Directive —
Please render everything from the line containing "Reading left to" down to the line containing "True or false: min" in the records below as a numbered list, leaving out blank lines.

━━ Data section ━━

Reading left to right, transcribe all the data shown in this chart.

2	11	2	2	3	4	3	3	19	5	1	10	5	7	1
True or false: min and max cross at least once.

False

━━━
━━ Data section ━━

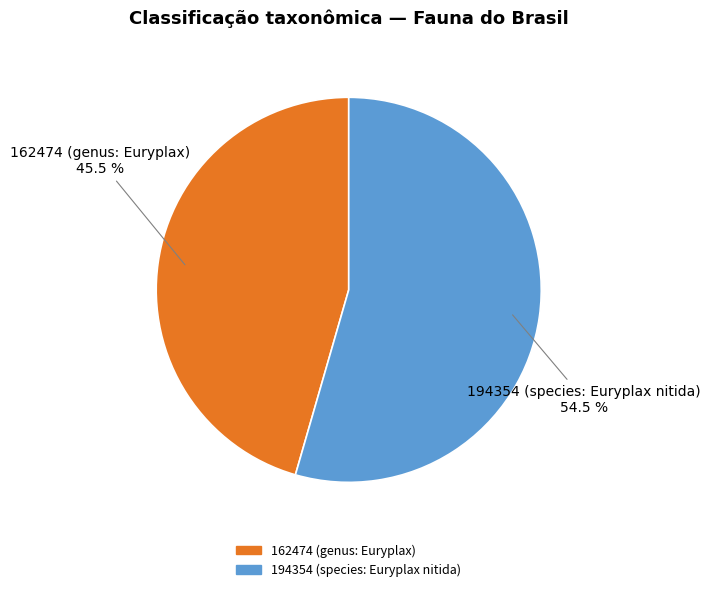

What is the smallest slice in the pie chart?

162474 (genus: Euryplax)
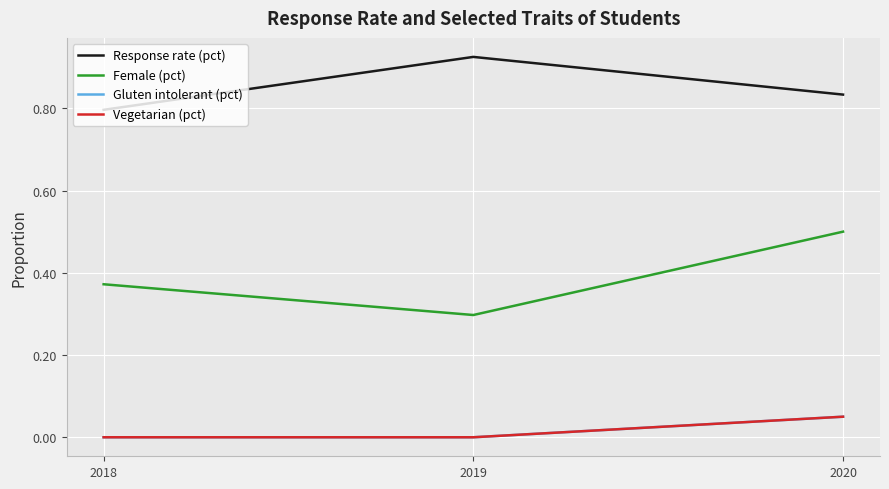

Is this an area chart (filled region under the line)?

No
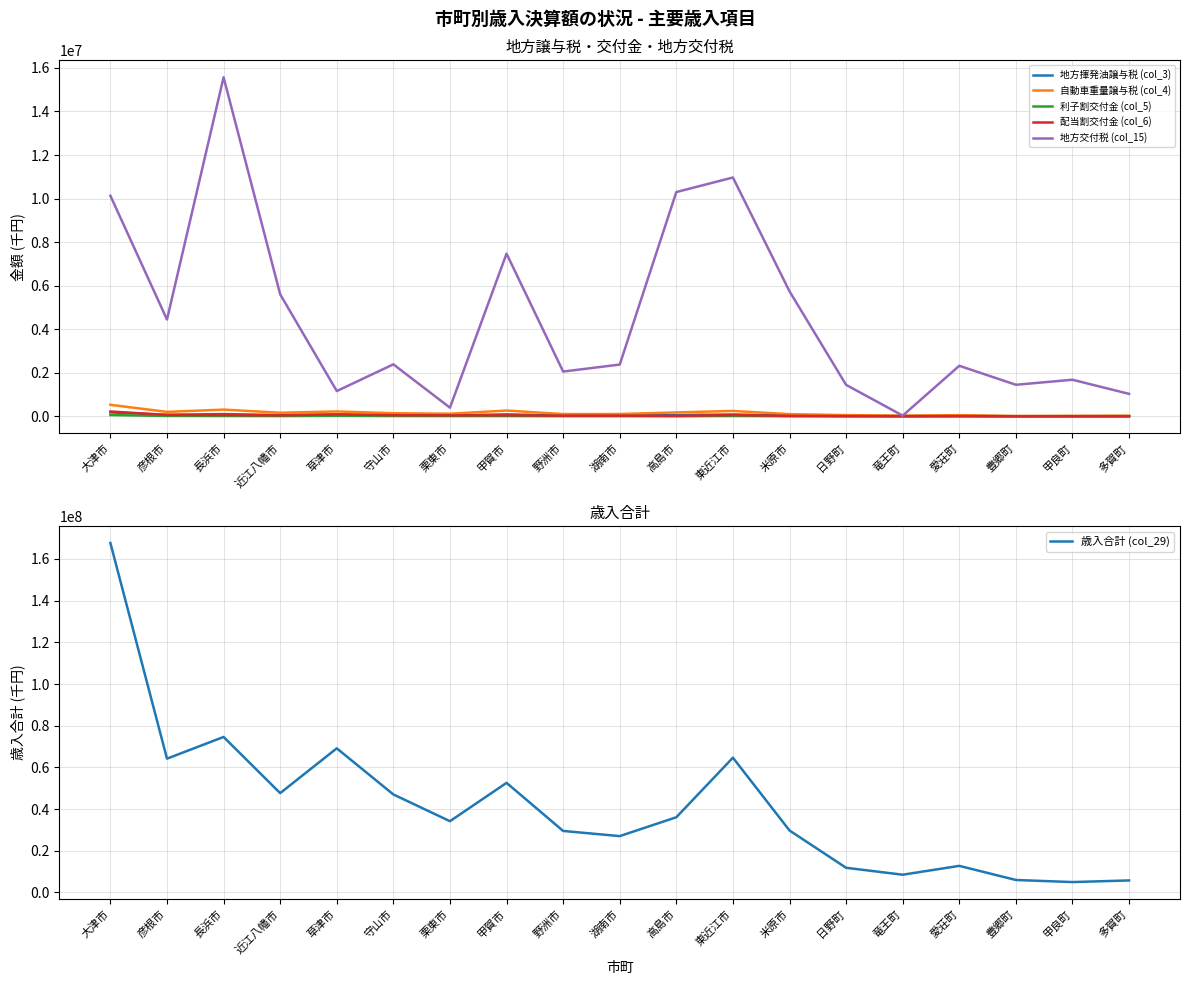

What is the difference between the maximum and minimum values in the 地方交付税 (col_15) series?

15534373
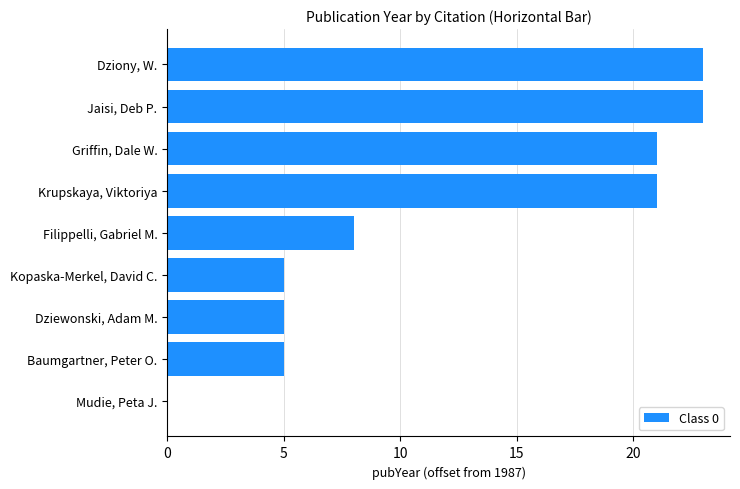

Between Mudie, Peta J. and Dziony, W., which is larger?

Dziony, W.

━━━

Written response —
1. Reading left to right, transcribe all the data shown in this chart.
2. 2	11	2	2	3	4	3	3	19	5	1	10	5	7	1
3. True or false: min and max cross at least once.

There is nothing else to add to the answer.